## Work order
Copy out each of the entries below word for word, leaving out the pictures.

## Records for the task
====
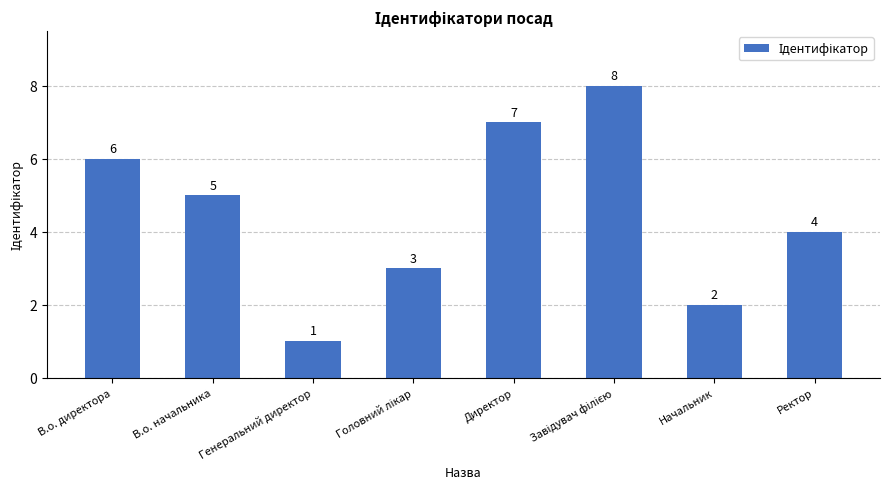

At which category does the chart reach its minimum across all series?

Генеральний директор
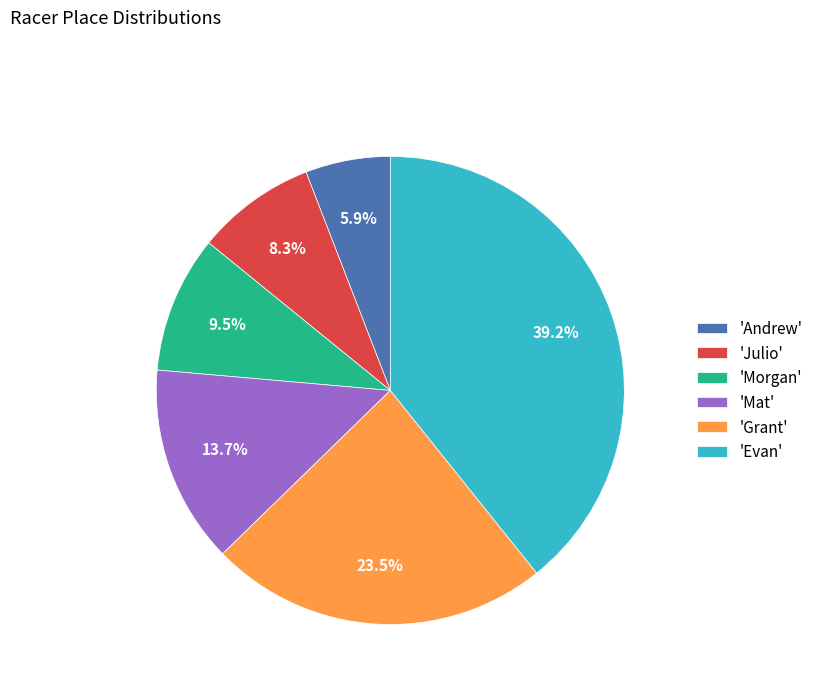

What portion of the pie excludes 'Julio'?

91.7%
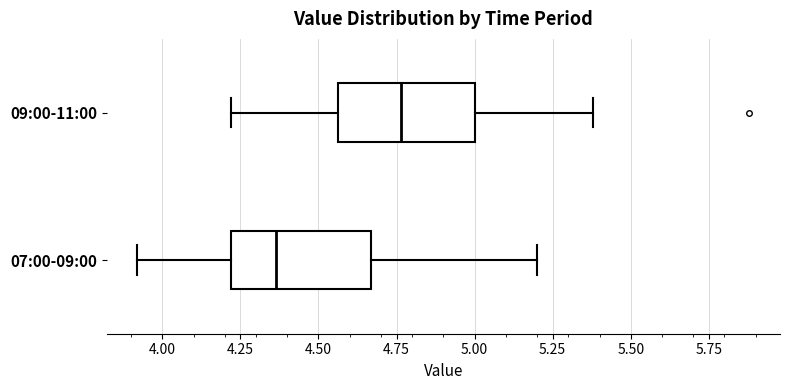

Reading bottom to top, transcribe this box plot: for each box, give where its median line is, the range the box spans, and where its two whiskers end, as read against the x-axis. The values are not printed on the chart, so give them approximately, as read against the axis.

07:00-09:00: median 4.35, box 4.20 to 4.65, whiskers 3.90 to 5.20
09:00-11:00: median 4.75, box 4.55 to 5.00, whiskers 4.20 to 5.40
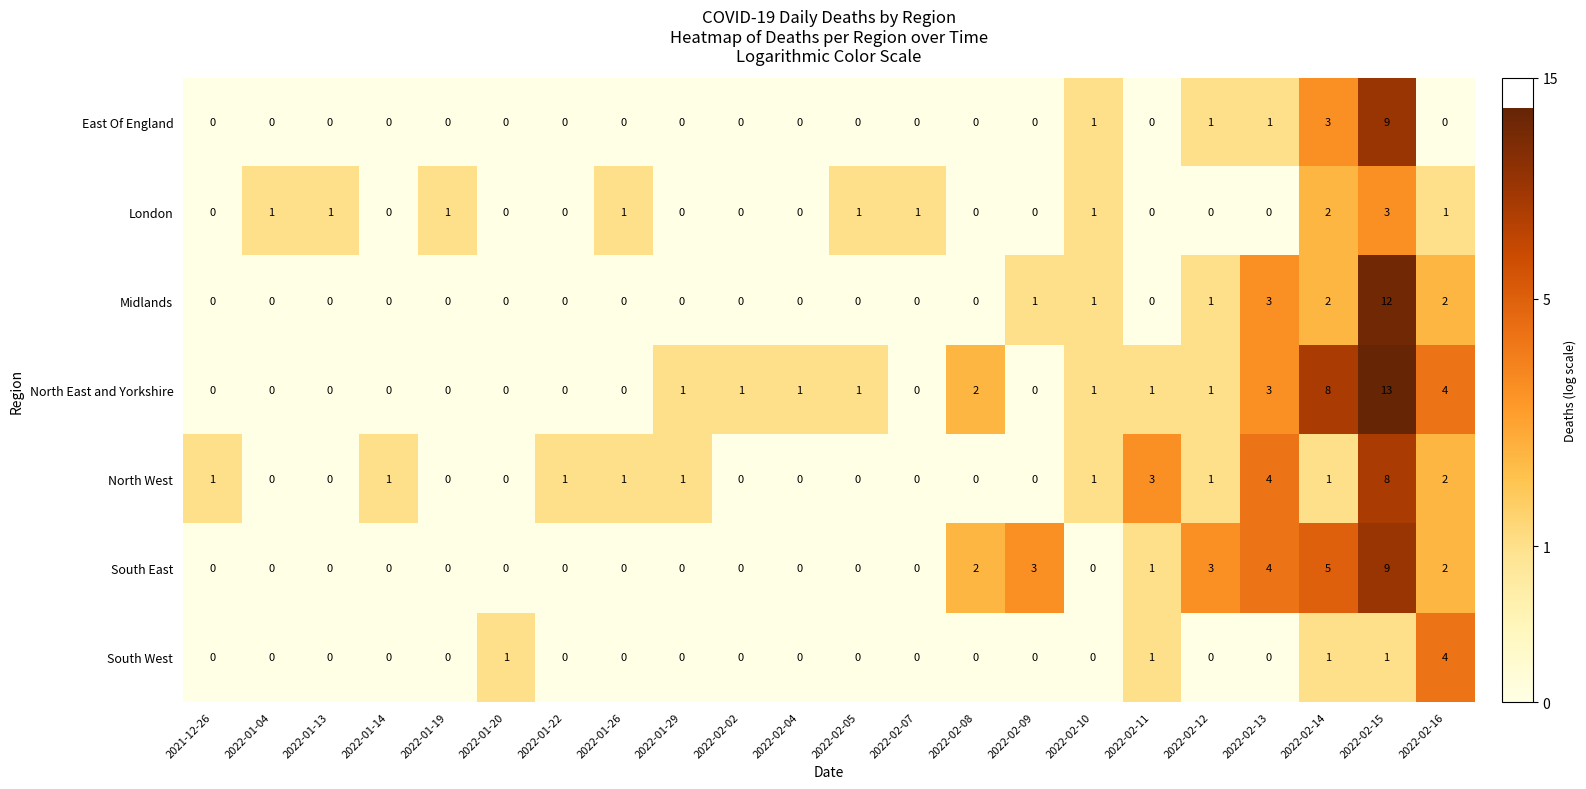

The value of South West at 2022-01-19 is -3. True or false?

False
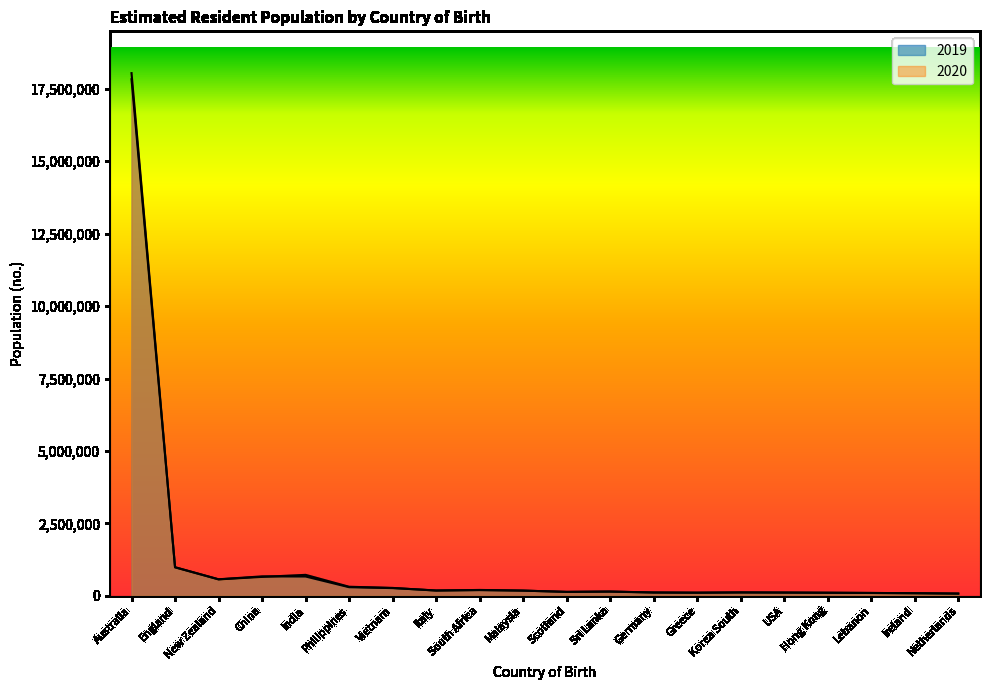

What is the total value across all series at Australia?

35875230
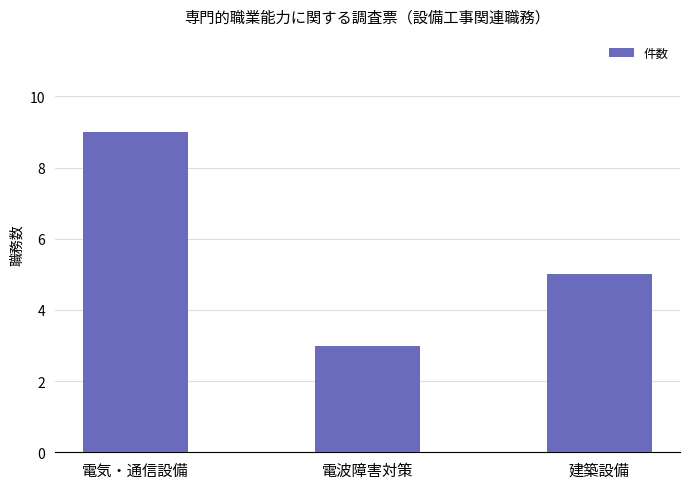

How many bars are there in total?

3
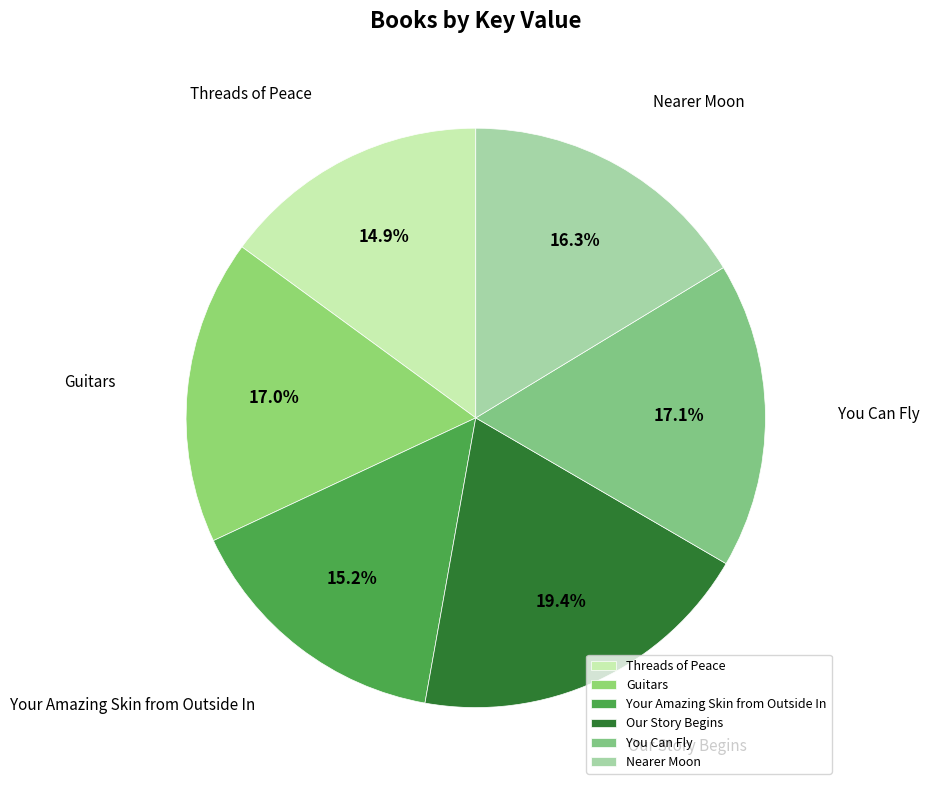

To the nearest percent, what portion does You Can Fly represent?

17%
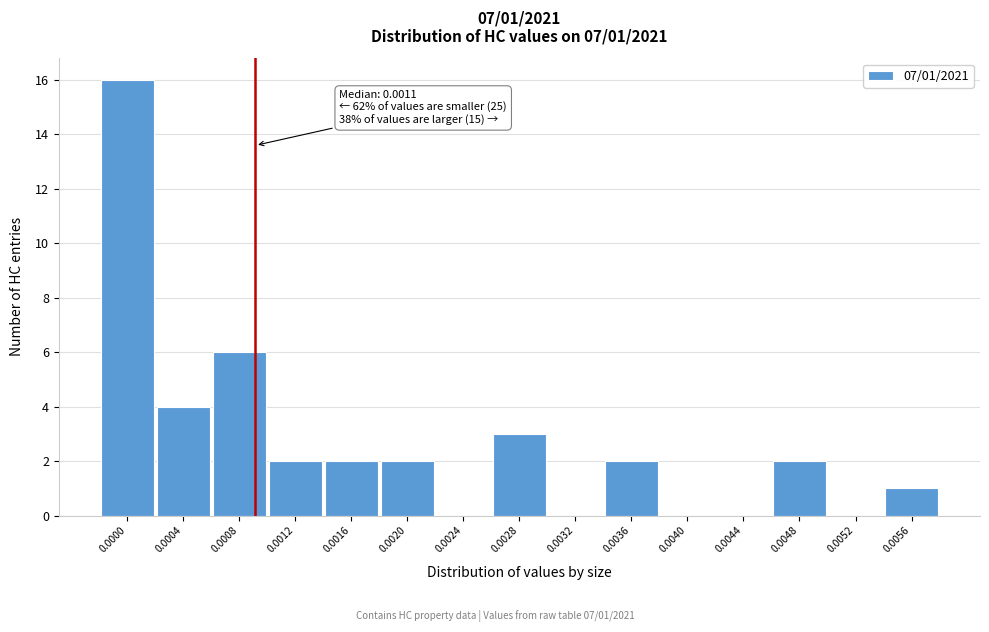

Reading right to left, list all the values displayed in this chart.

0.0056=1	0.0052=0	0.0048=2	0.0044=0	0.0040=0	0.0036=2	0.0032=0	0.0028=3	0.0024=0	0.0020=2	0.0016=2	0.0012=2	0.0008=6	0.0004=4	0.0000=16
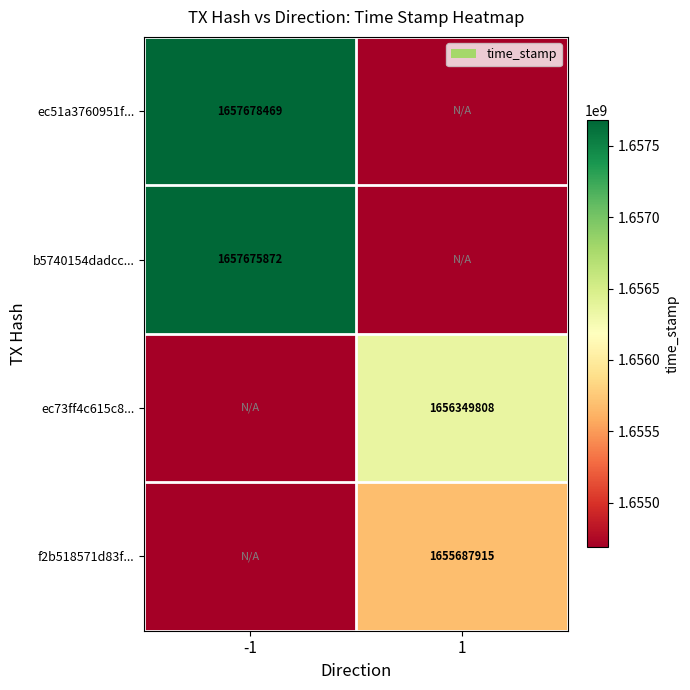

True or false: ec73ff4c615c8... has a value of 1656349808 at 1.

True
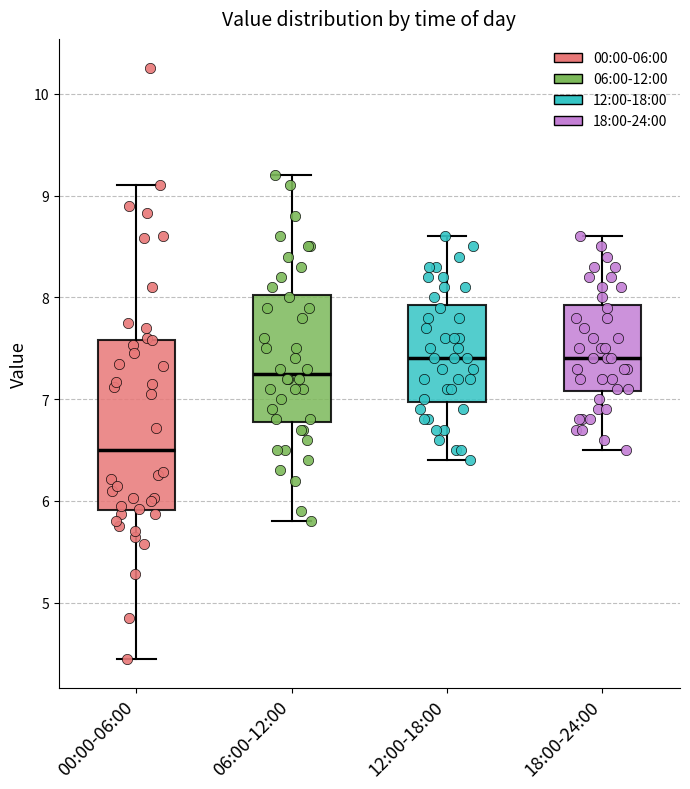

Reading left to right, transcribe this box plot: for each box, give where its median line is, the range the box spans, and where its two whiskers end, as read against the y-axis. The values are not printed on the chart, so give them approximately, as read against the axis.

00:00-06:00: median 6.5, box 5.9 to 7.6, whiskers 4.5 to 9.1
06:00-12:00: median 7.3, box 6.8 to 8.0, whiskers 5.8 to 9.2
12:00-18:00: median 7.4, box 7.0 to 7.9, whiskers 6.4 to 8.6
18:00-24:00: median 7.4, box 7.1 to 7.9, whiskers 6.5 to 8.6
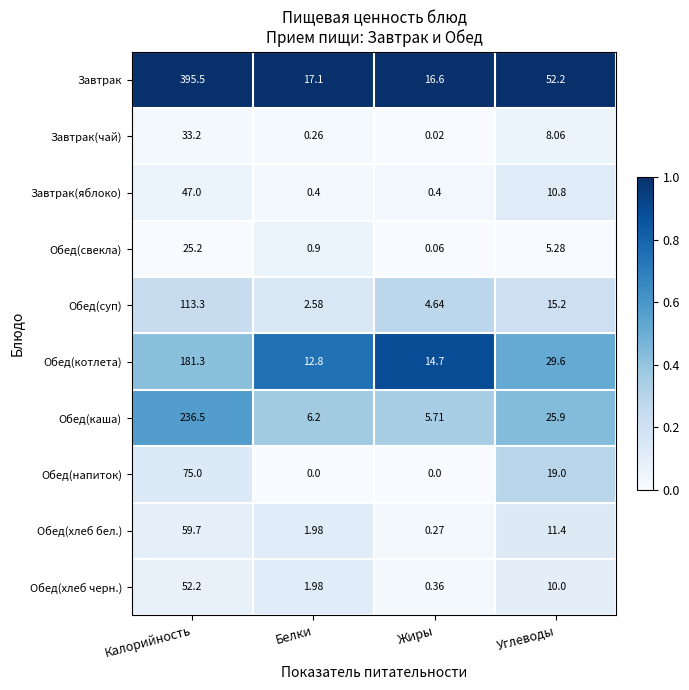

Which series has the largest total across all categories?

Завтрак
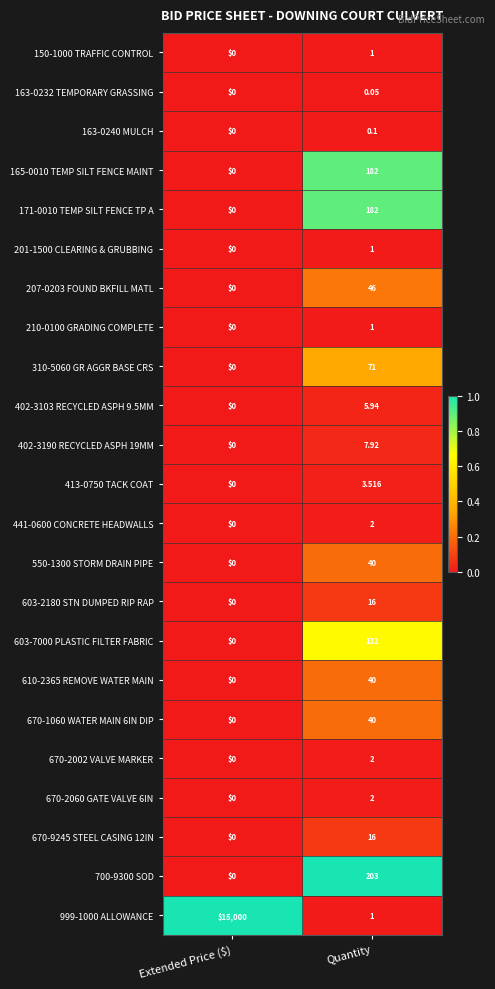

Rank the categories by 550-1300 STORM DRAIN PIPE value from lowest to highest.

Extended Price ($), Quantity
====
## Result for this task
At which category does the chart reach its minimum across all series?

Генеральний директор

What portion of the pie excludes 'Julio'?

91.7%

Reading bottom to top, transcribe this box plot: for each box, give where its median line is, the range the box spans, and where its two whiskers end, as read against the x-axis. The values are not printed on the chart, so give them approximately, as read against the axis.

07:00-09:00: median 4.35, box 4.20 to 4.65, whiskers 3.90 to 5.20
09:00-11:00: median 4.75, box 4.55 to 5.00, whiskers 4.20 to 5.40

The value of South West at 2022-01-19 is -3. True or false?

False

What is the total value across all series at Australia?

35875230

How many bars are there in total?

3

To the nearest percent, what portion does You Can Fly represent?

17%

Reading right to left, list all the values displayed in this chart.

0.0056=1	0.0052=0	0.0048=2	0.0044=0	0.0040=0	0.0036=2	0.0032=0	0.0028=3	0.0024=0	0.0020=2	0.0016=2	0.0012=2	0.0008=6	0.0004=4	0.0000=16

True or false: ec73ff4c615c8... has a value of 1656349808 at 1.

True

Reading left to right, transcribe this box plot: for each box, give where its median line is, the range the box spans, and where its two whiskers end, as read against the y-axis. The values are not printed on the chart, so give them approximately, as read against the axis.

00:00-06:00: median 6.5, box 5.9 to 7.6, whiskers 4.5 to 9.1
06:00-12:00: median 7.3, box 6.8 to 8.0, whiskers 5.8 to 9.2
12:00-18:00: median 7.4, box 7.0 to 7.9, whiskers 6.4 to 8.6
18:00-24:00: median 7.4, box 7.1 to 7.9, whiskers 6.5 to 8.6

Which series has the largest total across all categories?

Завтрак

Rank the categories by 550-1300 STORM DRAIN PIPE value from lowest to highest.

Extended Price ($), Quantity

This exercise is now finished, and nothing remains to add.